____ PASSAGE PROVIDED
Yamaha Motor Receivables Corporation
6555 Katella Avenue, Suite A
Cypress, California 90630

Re:     Yamaha Motor Master Trust
        Floating Rate Series 2000-1 Asset-Backed Certificates
        Registration Statement on Form S-1, No. 333-45516

Ladies and Gentlemen:

        We have acted as special counsel to Yamaha Motor Receivables
Corporation (the "Company") in connection with the preparation and filing
of the registration statement on Form S-1 (the "Registration Statement")
filed on the date hereof with the Securities and Exchange Commission
pursuant to the Securities Act of 1933, as amended (the "Act"), in respect
of the Yamaha Motor Master Trust (the "Trust"), Floating Rate Series 2000-1
Asset-Backed Certificates (the "Series 2000-1 Certificates"). Capitalized
terms used but not defined herein shall have the same meaning as in the
Registration Statement.

        In rendering our opinion, we have reviewed (i) the Registration
Statement, (ii) the form of Pooling and Servicing Agreement, (iii) the form
of Supplement thereto related to the Series 2000-1 Certificates, (iv) the
forms of the Series 2000-1 Certificates, and (v) such other transaction
documents, certificates and records as we have considered necessary or
appropriate for the purposes of this opinion.
________
____ PROVIDED RECORDS
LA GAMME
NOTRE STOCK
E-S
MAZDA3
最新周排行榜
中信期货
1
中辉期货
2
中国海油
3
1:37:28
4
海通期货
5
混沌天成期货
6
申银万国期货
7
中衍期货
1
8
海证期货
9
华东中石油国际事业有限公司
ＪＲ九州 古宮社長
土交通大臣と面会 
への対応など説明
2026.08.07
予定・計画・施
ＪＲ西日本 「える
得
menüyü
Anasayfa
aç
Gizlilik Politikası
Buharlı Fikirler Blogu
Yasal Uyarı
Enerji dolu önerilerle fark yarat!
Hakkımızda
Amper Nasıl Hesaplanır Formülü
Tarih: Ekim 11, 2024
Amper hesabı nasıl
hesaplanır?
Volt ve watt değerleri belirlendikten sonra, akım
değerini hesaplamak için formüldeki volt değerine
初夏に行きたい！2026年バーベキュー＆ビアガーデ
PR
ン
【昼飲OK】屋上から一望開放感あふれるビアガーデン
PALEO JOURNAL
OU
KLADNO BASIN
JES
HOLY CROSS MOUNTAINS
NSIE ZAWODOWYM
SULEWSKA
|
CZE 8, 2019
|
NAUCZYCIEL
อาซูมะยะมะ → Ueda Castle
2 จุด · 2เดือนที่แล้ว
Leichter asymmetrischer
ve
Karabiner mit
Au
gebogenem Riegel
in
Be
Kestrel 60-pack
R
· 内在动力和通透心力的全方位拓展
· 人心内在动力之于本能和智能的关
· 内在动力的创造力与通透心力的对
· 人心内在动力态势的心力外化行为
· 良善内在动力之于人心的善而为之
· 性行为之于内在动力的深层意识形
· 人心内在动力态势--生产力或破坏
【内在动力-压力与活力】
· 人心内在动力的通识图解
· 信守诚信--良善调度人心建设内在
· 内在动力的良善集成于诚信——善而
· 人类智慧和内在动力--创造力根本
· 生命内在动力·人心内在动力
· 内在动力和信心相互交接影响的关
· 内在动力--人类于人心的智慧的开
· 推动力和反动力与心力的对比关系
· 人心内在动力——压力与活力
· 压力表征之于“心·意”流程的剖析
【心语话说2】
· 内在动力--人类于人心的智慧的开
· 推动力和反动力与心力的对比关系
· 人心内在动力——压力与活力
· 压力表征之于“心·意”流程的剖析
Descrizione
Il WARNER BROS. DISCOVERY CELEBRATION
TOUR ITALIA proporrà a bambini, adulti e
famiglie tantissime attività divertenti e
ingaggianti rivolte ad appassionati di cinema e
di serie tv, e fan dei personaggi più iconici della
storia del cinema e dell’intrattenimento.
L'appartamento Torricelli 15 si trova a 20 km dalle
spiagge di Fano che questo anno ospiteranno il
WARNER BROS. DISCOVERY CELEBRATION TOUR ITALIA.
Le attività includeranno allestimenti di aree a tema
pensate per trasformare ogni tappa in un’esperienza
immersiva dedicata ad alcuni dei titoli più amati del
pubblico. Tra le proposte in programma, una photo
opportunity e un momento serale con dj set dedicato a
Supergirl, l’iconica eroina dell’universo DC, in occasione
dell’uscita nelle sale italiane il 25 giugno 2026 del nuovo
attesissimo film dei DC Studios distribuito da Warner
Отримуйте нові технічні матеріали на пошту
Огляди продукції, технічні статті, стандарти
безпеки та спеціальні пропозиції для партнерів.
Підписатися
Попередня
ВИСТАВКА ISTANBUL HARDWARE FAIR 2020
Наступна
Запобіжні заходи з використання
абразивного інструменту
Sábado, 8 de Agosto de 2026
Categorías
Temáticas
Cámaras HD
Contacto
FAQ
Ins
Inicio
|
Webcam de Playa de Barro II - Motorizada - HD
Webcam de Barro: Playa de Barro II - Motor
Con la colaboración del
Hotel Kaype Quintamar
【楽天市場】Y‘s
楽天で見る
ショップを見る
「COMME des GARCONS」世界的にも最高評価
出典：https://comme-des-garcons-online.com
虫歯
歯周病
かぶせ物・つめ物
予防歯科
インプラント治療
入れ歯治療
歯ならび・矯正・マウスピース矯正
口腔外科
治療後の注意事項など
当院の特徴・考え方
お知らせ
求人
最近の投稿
________
(APPLY WHAT YOU READ)
A: In the counsel letter about the Yamaha Motor Master Trust certificates, under which law is the registration statement filed with the Securities and Exchange Commission?
B: Please resume the counsel letter about the Yamaha Motor Master Trust certificates right after its last sentence.

(RESPONSES IN ORDER)
A: The Securities Act of 1933, as amended.

B:
        In rendering our opinion, we have assumed (i) the legal capacity of
all natural persons, the genuineness of all signatures, the authenticity of
all documents submitted to us as originals, the conformity to original
documents of all documents submitted to us as copies, and the authenticity
of the originals of such copies, (ii) that the transactions described in or
contemplated by the foregoing documents have been and will be consummated
in accordance with the terms of such operative documents and that such
documents accurately reflect the material facts of such transactions, and
(iii) that a final version of the Registration Statement will become the
effective Registration Statement in respect of the Certificates without
material change in the facts stated. The opinion set forth herein is
expressly based upon such assumptions and representations and upon the
accuracy of those facts so assumed or represented.

        Our opinion is also based on the Internal Revenue Code of 1986, as
amended, administrative rulings, judicial decisions, Treasury regulations
and other applicable authorities. The statutory provisions, regulations,
and interpretations on which our opinion is based are subject to change,
possibly retroactively. In addition, there can be no complete assurance
that the Internal Revenue Service will not take positions contrary to those
stated in our opinion.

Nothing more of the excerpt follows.